2) will be soaked in the solution of arbitrary described amboceptor among the claim 1-5 through the basal electrode that step 1) is handled, take out after 10～30 minutes, drying at room temperature forms the amboceptor layer;

3) will contain following a) or b) or the solution of material c) be coated on the amboceptor layer, drying at room temperature forms the enzyme layer on described amboceptor layer, promptly obtain described mediator type enzyme electrode; Described a) is oxidizing ferment; B) be oxidizing ferment, crosslinking agent and inert protein; C) be oxidizing ferment, crosslinking agent and biopolymer.
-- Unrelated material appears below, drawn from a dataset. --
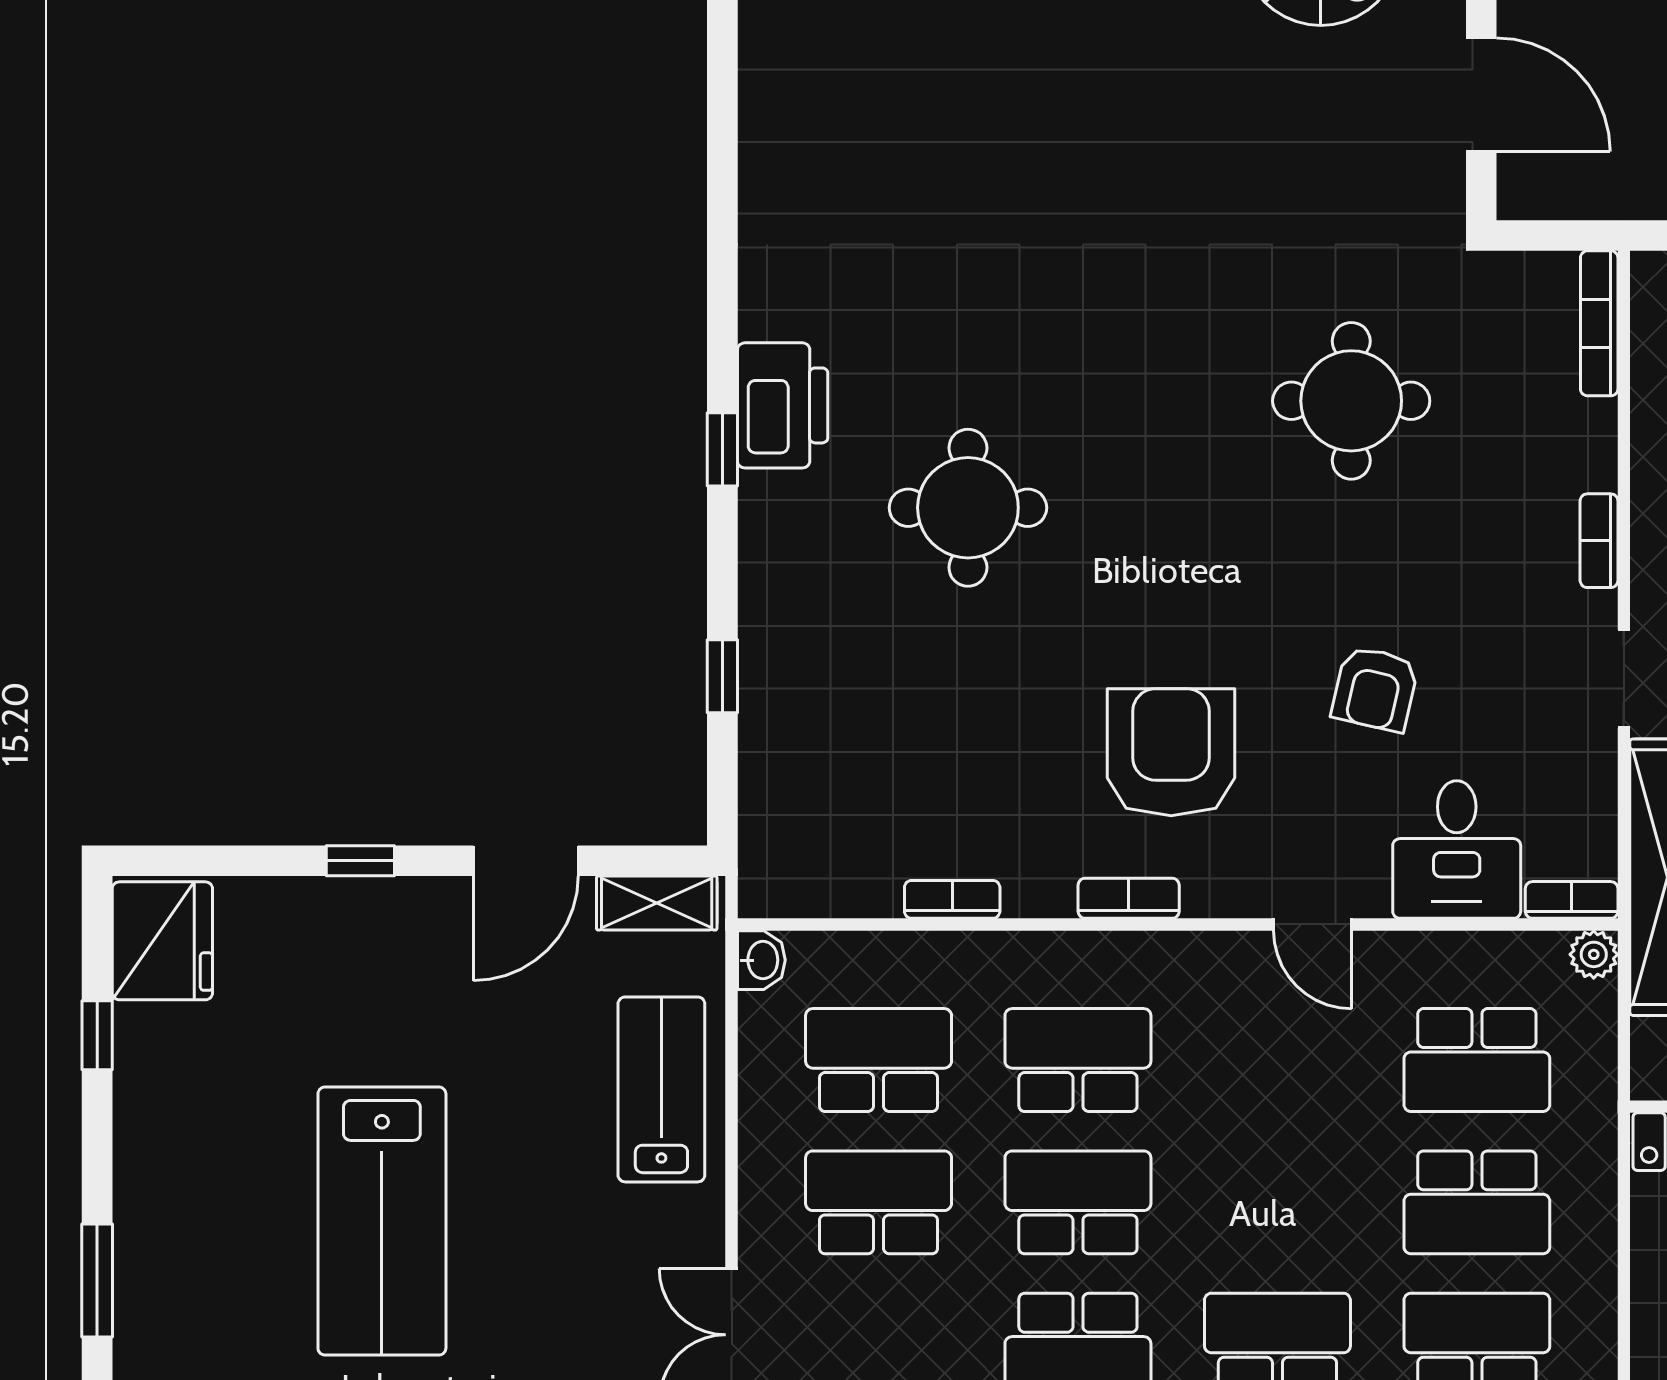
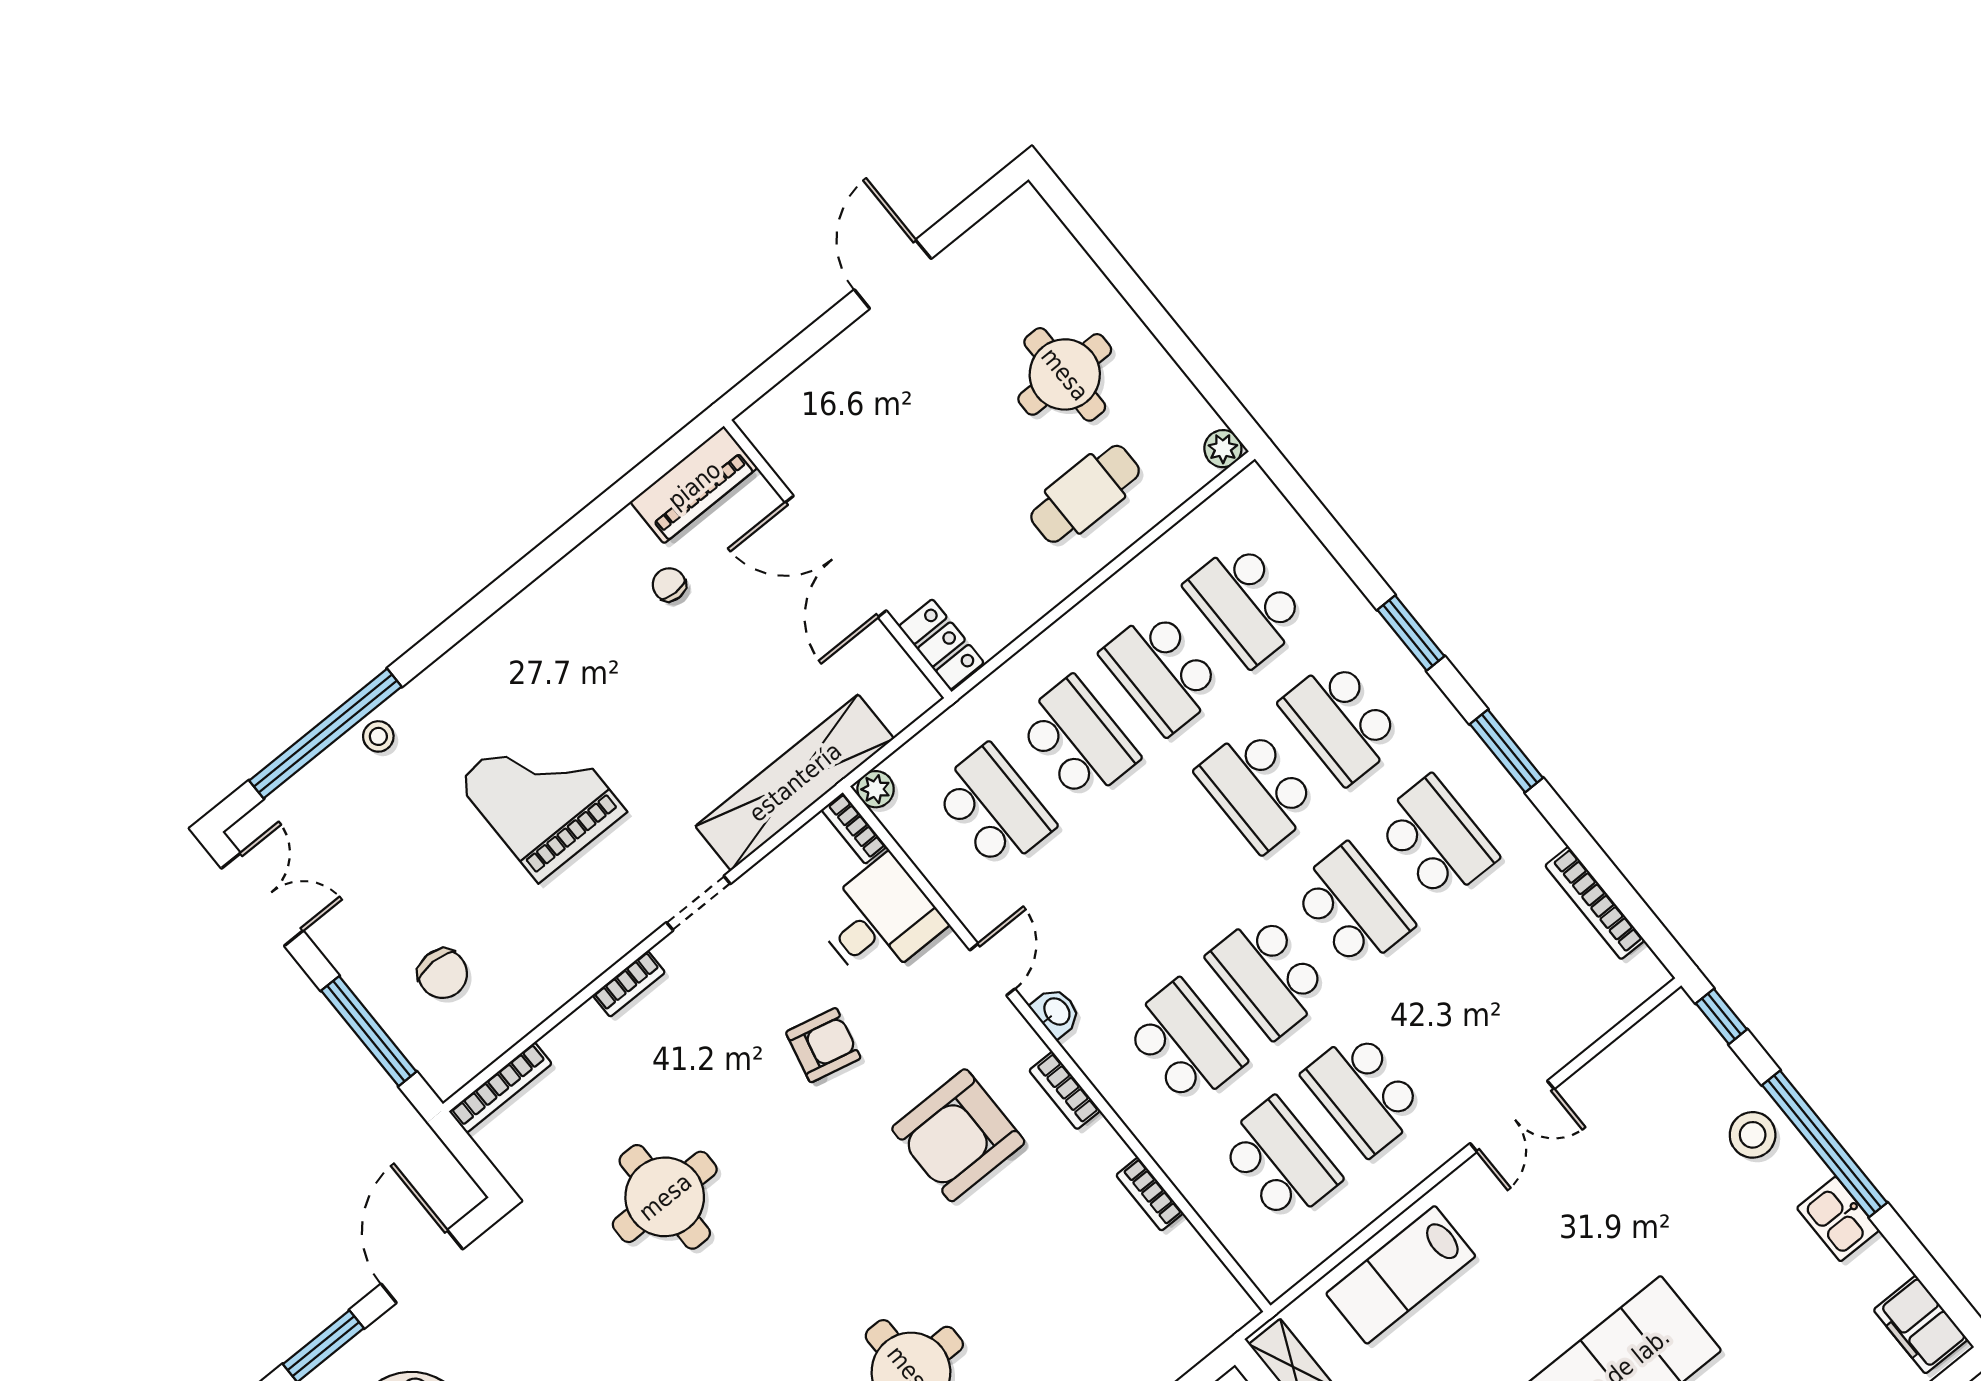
washbasin: (761, 960) -> (1056, 1012), moved, turned 90
school desk: (879, 1060) -> (1280, 1161), turned 180
school desk: (1078, 1060) -> (1184, 1043), turned 180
7. method according to claim 6 is characterized in that: the continuous ultrasound of described step 1) is handled and is carried out in distilled water, acetonitrile or ethanol.

8. according to claim 6 or 7 described methods, it is characterized in that: in the step 1) carbon nanomaterial is coated on the method on the basal electrode: the solution with carbon nanomaterial applies, the concentration of described carbon nanomaterial solution is 2mg/ml, and the amount that makes carbon nanomaterial on every square centimeter of basal electrode is 20-170 μ g.

9. according to the arbitrary described method of claim 6-8, it is characterized in that: will contain a) or b in the step 3)) or the solution of material c) when being coated on the amboceptor layer, every square centimeter of basal electrode uses the mixed solution that contains following consumption: oxidizing ferment solution 14.2～114.3 μ L, the mass fraction that contains 100～1900U/mL in the enzyme solutions is that 0.5～10% inert protein solution or biopolymer solution 14.2～85.7 μ L, mass fraction are 0.5～6% cross-linking agent solution 7.1～57.1 μ L.

Among the claim 1-5 arbitrary described mediator type enzyme electrode as the application of biological fuel cell anode.